Contrary to what many people think, a mental health expert, Dr Jibril Abdulmalik has said that 50 million Nigerians stand a risk of developing mental health problems, and some culminating in suicide.
Dr Abdulmalik spoke at a one-day online training on mental health and suicide reportage for media practitioners in commemoration of the World Suicide Prevention Day (WSPD) 2020.
It was organised by the WHO Collaborating Centre of Excellence in Mental Health Neuroscience and Substance Use Disorders, University of Ibadan, and the Department of Psychiatry, UCH/College of Medicine, the University of Ibadan in partnership with the Asido Foundation and StableMums.
The mental health expert declared that mental illness and suicide are increasingly common in Nigeria even as one in every four Nigerian stands a risk of developing a mental health problem during their lifetime.

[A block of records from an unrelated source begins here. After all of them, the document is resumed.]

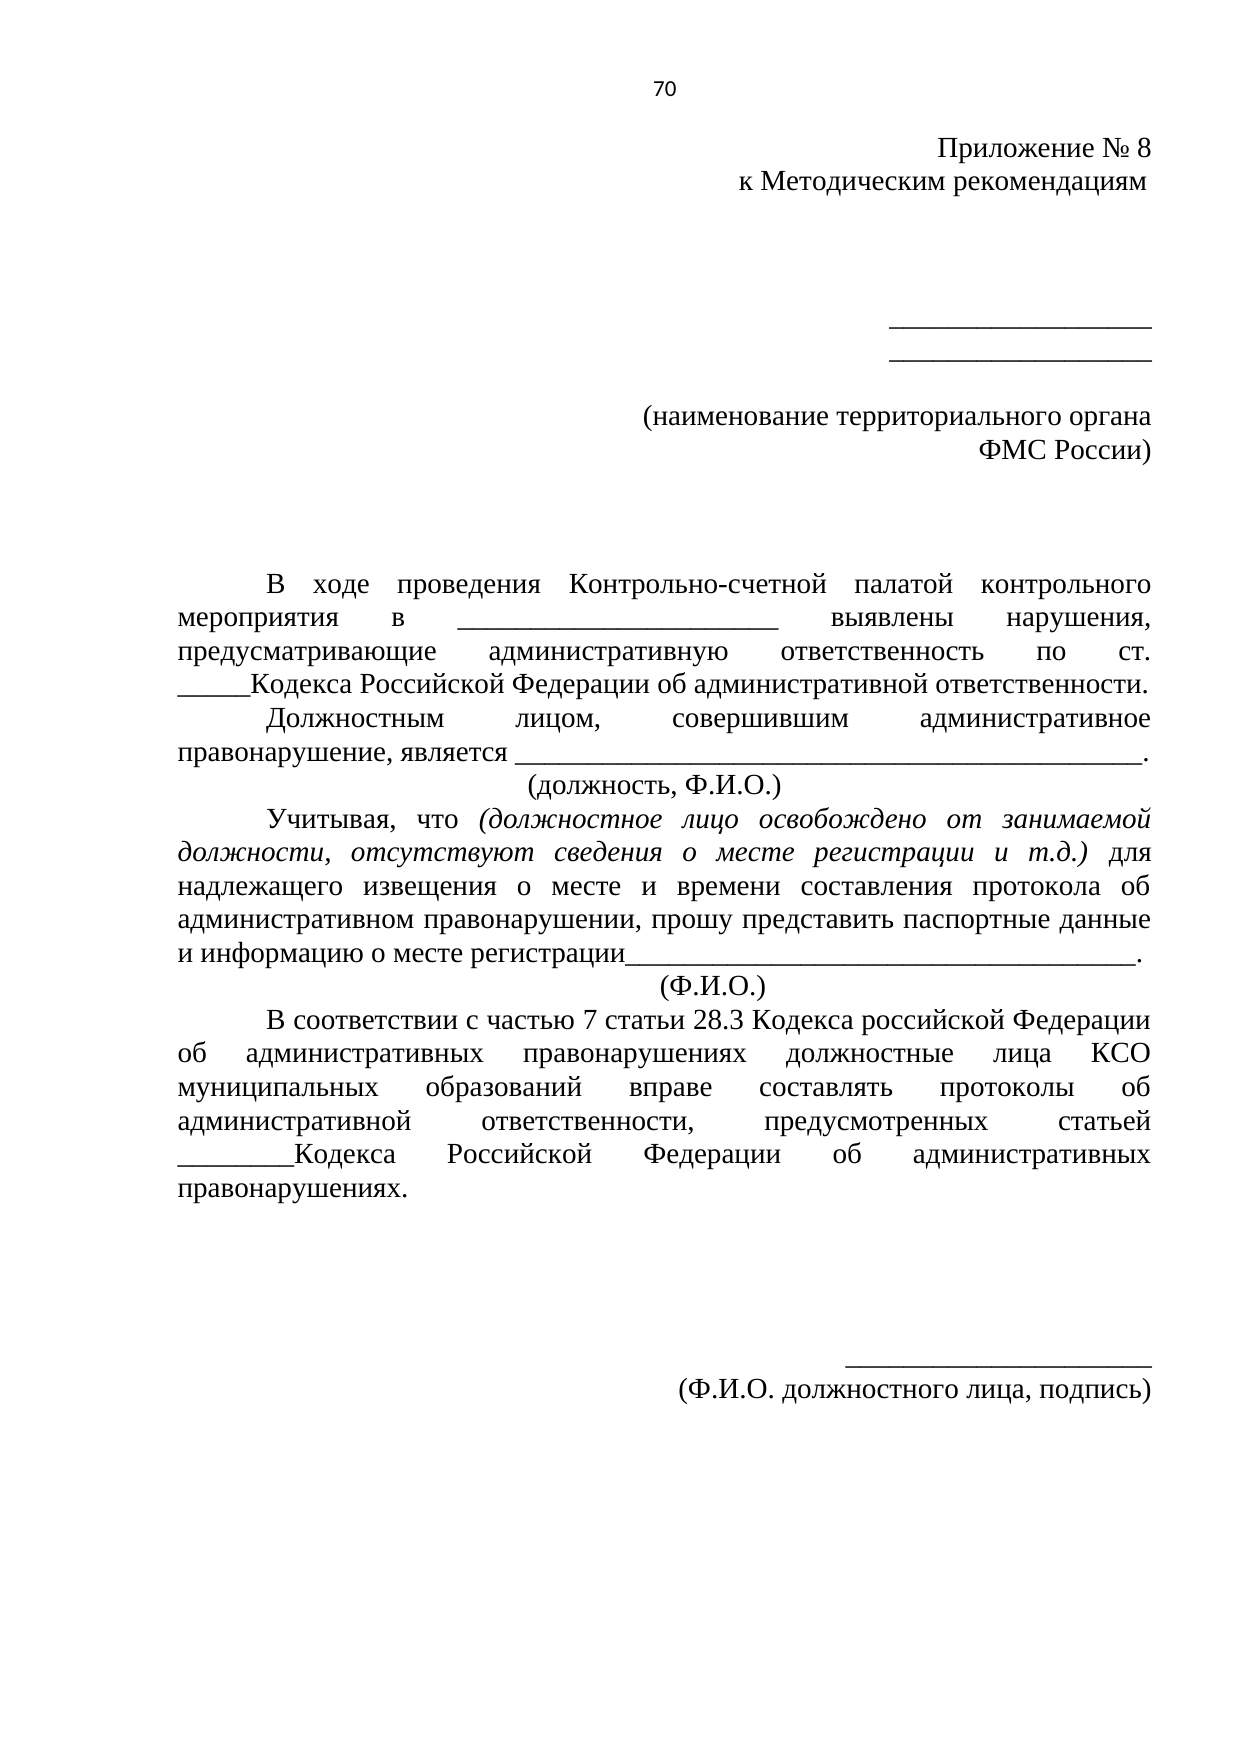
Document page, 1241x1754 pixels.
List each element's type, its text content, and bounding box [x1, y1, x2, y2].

text __________________ [177, 331, 1152, 365]
text В соответствии с частью 7 статьи 28.3 Кодекса российской Федерации об административных правонарушениях должностные лица КСО муниципальных образований вправе составлять протоколы об административной ответственности, предусмотренных статьей ________Кодекса Российской Федерации об административных правонарушениях. [177, 1002, 1152, 1203]
text (Ф.И.О. должностного лица, подпись) [177, 1371, 1152, 1404]
text Приложение № 8 [768, 130, 1152, 163]
text к Методическим рекомендациям [177, 163, 1152, 197]
text ФМС России) [177, 432, 1152, 465]
text __________________ [177, 298, 1152, 331]
text В ходе проведения Контрольно-счетной палатой контрольного мероприятия в ______________________ выявлены нарушения, предусматривающие административную ответственность по ст. _____Кодекса Российской Федерации об административной ответственности. [177, 566, 1152, 700]
text _____________________ [177, 1337, 1152, 1371]
text Учитывая, что (должностное лицо освобождено от занимаемой должности, отсутствуют сведения о месте регистрации и т.д.) для надлежащего извещения о месте и времени составления протокола об административном правонарушении, прошу представить паспортные данные и информацию о месте регистрации___________________________________. [177, 801, 1152, 968]
text (наименование территориального органа [177, 398, 1152, 432]
text (должность, Ф.И.О.) [177, 767, 1152, 801]
text (Ф.И.О.) [177, 968, 1152, 1002]
text Должностным лицом, совершившим административное правонарушение, является ___________________________________________. [177, 700, 1152, 767]
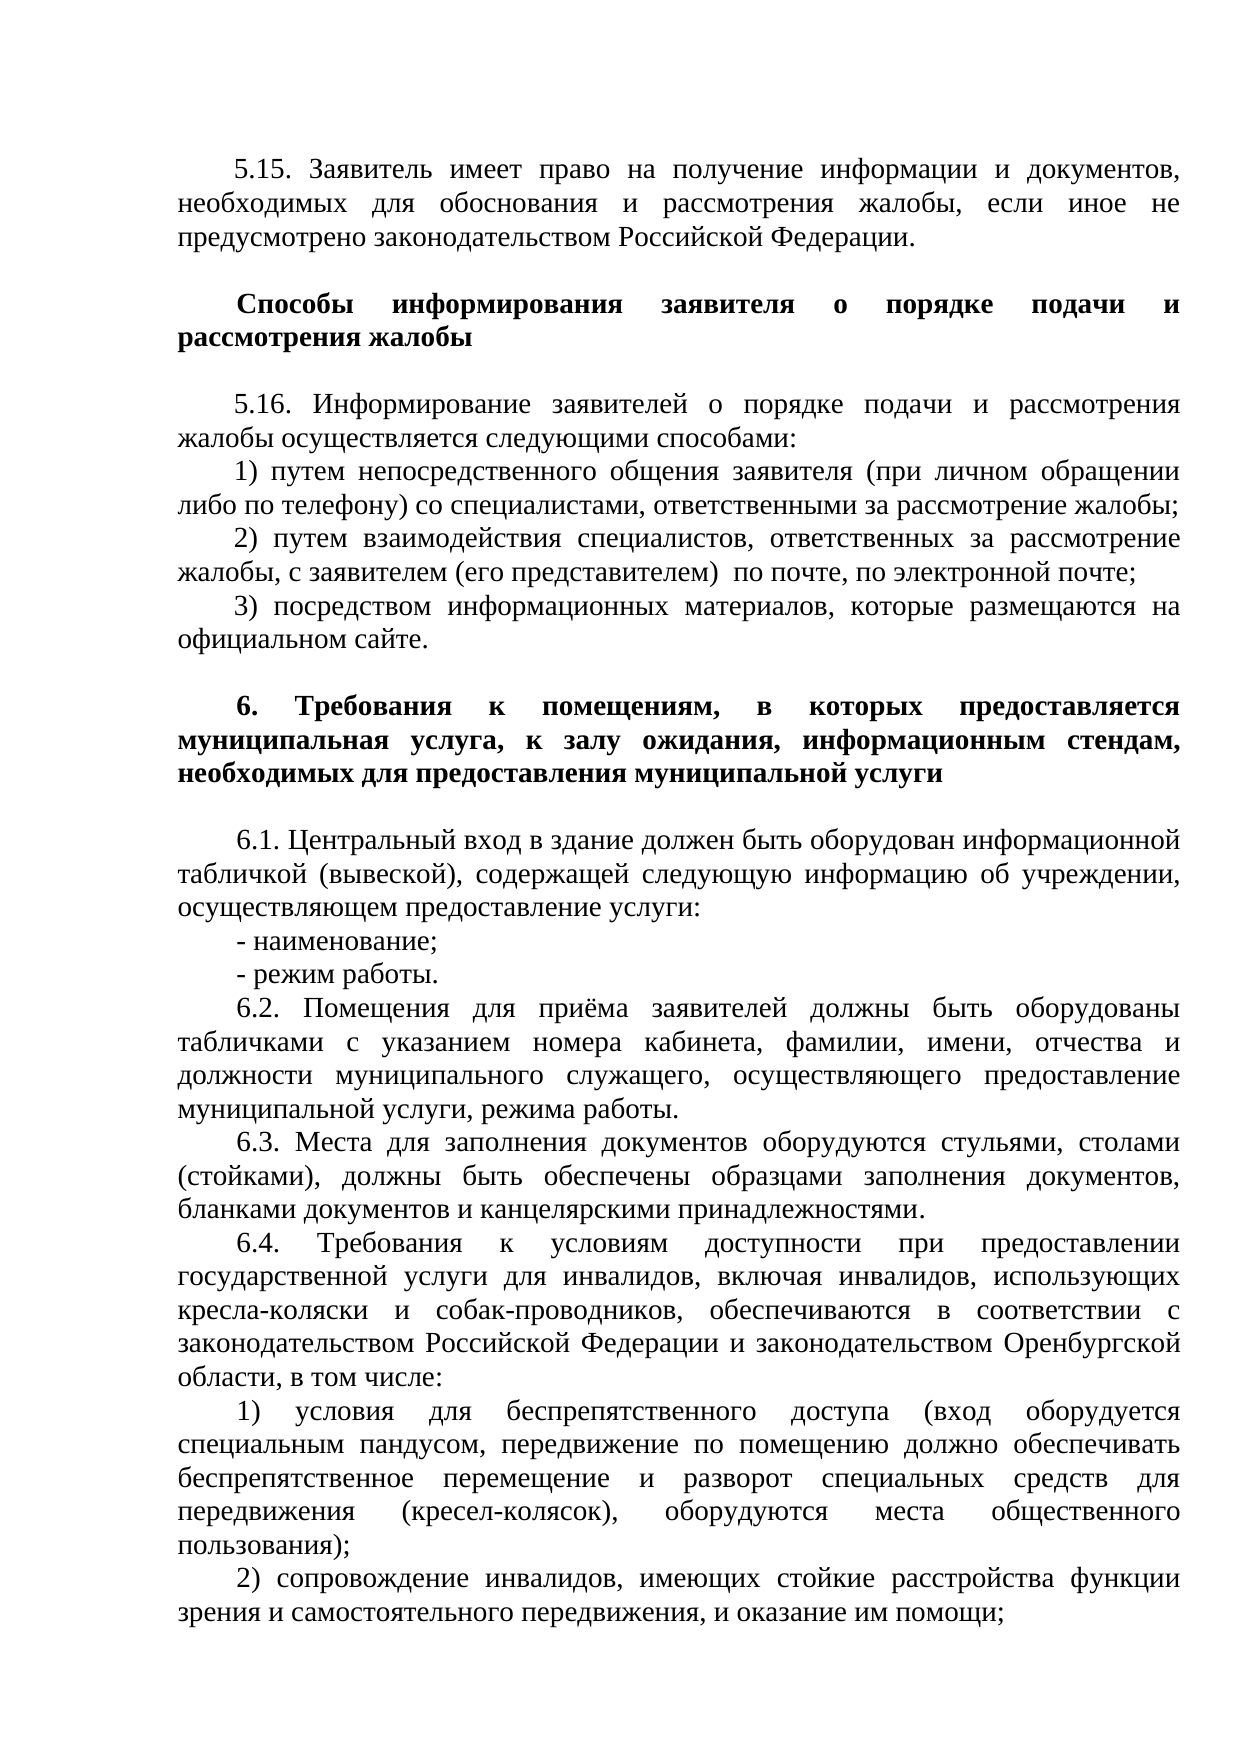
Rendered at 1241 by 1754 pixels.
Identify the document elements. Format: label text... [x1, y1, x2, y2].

text - наименование; [177, 923, 1181, 957]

According to him, nearly a million people die from suicide every year and equating to about one suicide death every 40 seconds.
While noting that mental illness can occur across the lifespan from children through adulthood into old age, are treatable and individuals affected can recover and live normal lives, Dr Abdulmalik declared that there is a lot of ignorance, shame stigma and misunderstanding around mental ill-health in the country.
The expert declared that although mental health is an integral and important part of health in Nigeria and with millions of Nigerians affected, the law regulating its practice, Lunacy Act of 1958, is obsolete.
He added, “a new mental health bill is under consideration at the National Assembly. The bill is important to ensure we have a modern law that protects the rights of individuals with mental illness and discourages abusive practices.”
Dr Abdulmalik, however, urged the media to help to change the negative portrayals of mental ill-health as the consequence of the spiritual attack, or the handiwork of evil-doers.
According to him, “Media portrayals and reportage of mental illness and suicide especially need to improve in order to reduce shame, stigma and discrimination of affected persons and their families.
The glamorisation and sensitisation of suicidal behaviour as well as the use of graphic portrayals of suicide is not appropriate and should be discouraged.”
He also asked the media to be sensitive to the emotions of relations, friends, and colleagues who may be in shock and still grieving their loss in the reportage of suicide deaths.